Describing the movement
I have given it some thought and this is what I came up with:
Extract only the set of valid samples that is exclude all which have a border position
For each sample generate a local XY coordinate system which is aligned with the XY coordinate system of the surface of the device (to make things easier :)):
Next I'm thinking of calculating the vector between the current sample and the next one (if present) and calculate the angle between that vector and the X axis (can also do that with the Y axis):
Using the magnitude of each angle I can determine if the movement between the current and the next sample leans more towards horizontal or vertical one and also in which direction.
This should allow me to determine the general direction of the swipe movement as well as how it is position above the surface. I have done a lot of swiping :D but since I want to describe this in a more formal way I obviously need to describe my findings hence the need to find a way to describe and classify a curve based on its properties. Perhaps calculate the curvature of the whole trajectory?
There are of course some issues with this algorithm that came to my mind:
Since the user swipes in full 3D space and not just rub hisfinger across a surface it might happen that he makes a swipe movement with a hand and ALL the values are border values. I'm thinking of handling this case by simple introducing two cases for a swipe gesture:
border gesture - all samples have border position. I've noticed that when doing such a swipe movement the samples are placed along only one of the borders. This makes things easier since I don't have to think about the case where all the samples have border position but are also distributed along 2 or more borders (in which case I would actually have two portions of the trajectory in a 90deg different direction to each other). This gesture is also not a curve but a straight line so evaluating it is much, much easier (note that in the isometric view the samples are all glued to the wall of the volume that is closer to the user with all Y values equal to 0):
non-border gesture - a portion or even all samples have position different from a border position. In this case I can exclude all samples aligned at the border and extract only those that are really part of a curve
- Efficiency - since I'm doing relatively simple calculations it should be fast enough (for example a swipe gesture should be recognized withing 200-300ms in order to provide smooth interaction). Memory-wise things also look relatively good.

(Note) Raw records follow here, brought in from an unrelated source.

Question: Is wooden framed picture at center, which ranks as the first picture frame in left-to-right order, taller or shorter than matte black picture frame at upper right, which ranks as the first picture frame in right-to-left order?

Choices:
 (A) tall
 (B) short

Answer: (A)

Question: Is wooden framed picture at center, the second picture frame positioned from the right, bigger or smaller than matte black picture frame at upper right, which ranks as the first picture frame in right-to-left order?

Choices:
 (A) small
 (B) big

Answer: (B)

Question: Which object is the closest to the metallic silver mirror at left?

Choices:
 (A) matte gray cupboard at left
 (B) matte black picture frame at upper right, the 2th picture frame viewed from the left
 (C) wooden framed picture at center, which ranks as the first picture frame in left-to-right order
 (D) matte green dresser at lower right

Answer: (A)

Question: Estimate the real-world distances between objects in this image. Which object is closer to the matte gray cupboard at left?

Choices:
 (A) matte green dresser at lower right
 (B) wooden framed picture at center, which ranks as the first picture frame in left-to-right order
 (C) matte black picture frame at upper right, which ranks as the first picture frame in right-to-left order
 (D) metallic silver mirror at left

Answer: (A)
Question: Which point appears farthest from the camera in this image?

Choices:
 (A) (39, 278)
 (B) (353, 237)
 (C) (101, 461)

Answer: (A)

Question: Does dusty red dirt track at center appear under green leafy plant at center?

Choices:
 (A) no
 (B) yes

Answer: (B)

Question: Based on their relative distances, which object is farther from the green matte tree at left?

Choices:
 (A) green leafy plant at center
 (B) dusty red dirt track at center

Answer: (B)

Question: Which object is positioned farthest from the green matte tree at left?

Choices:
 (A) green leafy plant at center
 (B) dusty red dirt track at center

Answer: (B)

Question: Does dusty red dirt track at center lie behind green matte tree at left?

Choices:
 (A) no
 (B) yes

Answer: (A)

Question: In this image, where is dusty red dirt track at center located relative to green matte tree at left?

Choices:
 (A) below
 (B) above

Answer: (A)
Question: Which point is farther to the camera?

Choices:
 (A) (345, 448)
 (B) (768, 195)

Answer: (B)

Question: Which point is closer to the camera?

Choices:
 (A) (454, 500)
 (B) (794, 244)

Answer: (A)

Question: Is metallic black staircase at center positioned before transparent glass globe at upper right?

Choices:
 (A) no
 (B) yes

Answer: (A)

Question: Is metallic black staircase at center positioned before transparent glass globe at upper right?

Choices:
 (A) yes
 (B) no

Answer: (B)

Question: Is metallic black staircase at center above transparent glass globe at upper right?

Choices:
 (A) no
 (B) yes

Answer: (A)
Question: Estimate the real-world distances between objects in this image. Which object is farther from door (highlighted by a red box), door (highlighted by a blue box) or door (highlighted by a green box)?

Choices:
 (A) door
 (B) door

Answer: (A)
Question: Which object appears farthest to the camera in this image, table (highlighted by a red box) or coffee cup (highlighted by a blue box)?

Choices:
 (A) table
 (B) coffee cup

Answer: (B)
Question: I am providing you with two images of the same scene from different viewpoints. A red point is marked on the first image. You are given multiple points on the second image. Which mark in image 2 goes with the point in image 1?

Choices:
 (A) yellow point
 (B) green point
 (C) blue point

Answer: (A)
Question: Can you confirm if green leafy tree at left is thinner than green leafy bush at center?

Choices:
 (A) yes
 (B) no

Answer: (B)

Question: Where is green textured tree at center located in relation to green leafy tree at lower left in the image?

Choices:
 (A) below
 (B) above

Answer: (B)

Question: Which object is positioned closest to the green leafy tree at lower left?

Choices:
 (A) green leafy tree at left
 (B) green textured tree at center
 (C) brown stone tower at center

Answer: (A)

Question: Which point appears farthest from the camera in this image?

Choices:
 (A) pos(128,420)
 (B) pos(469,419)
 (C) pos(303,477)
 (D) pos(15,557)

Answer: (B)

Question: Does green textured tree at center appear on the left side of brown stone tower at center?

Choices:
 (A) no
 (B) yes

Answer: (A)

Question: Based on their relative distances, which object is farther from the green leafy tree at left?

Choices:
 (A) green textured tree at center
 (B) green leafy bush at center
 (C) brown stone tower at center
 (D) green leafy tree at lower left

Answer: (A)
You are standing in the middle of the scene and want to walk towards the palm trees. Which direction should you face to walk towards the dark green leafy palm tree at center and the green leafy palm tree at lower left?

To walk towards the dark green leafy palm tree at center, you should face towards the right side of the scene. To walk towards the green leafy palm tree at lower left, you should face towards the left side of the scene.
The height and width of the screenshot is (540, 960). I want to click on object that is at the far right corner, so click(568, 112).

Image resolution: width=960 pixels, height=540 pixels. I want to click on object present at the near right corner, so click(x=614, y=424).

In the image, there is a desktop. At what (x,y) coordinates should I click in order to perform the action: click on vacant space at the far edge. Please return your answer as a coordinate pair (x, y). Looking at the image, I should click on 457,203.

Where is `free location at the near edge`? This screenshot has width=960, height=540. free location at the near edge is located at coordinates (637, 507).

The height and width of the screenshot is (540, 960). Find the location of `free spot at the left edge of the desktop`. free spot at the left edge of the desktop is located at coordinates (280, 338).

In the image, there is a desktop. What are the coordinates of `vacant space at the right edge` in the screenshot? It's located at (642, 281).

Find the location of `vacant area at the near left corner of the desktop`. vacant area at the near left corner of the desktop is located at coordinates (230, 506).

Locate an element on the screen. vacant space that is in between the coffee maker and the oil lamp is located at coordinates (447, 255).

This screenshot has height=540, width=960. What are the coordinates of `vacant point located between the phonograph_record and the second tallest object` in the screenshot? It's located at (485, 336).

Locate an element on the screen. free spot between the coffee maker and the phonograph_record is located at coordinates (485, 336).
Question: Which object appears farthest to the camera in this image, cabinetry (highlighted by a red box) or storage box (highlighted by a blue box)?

I've searched online before I started thinking of creating the algorithm I've described above but couldn't find anything. Even the topic of classifying curves seems to be either not that popular or the search terms I've used are too broad/restricting. The classification here is not that essential imho (unlike what follows) but it would still be nice to be able to split the resulting curves in sets each representing a swipe gesture.
The next thing I have been thinking about is curve fitting. I have read articles about this but frankly beside a couple of tasks at my university during the math course I haven't given it much thought except for Bezier curves. Can anyone tell me if curve fitting is a plausible solution for my case? Since it's curve fitting one would be right to guess that we need some initial curve which we want to do our fitting against. This would require gathering swipe movements and then extracting a possible optimal curve which is something of an "average" of all curves for a given swipe. I can use the first algorithm I have described above to get compact description of a curve and then store and analyze multiple curves for a given swipe in order to get the "perfect" curve. How does one proceed when handling curve classification?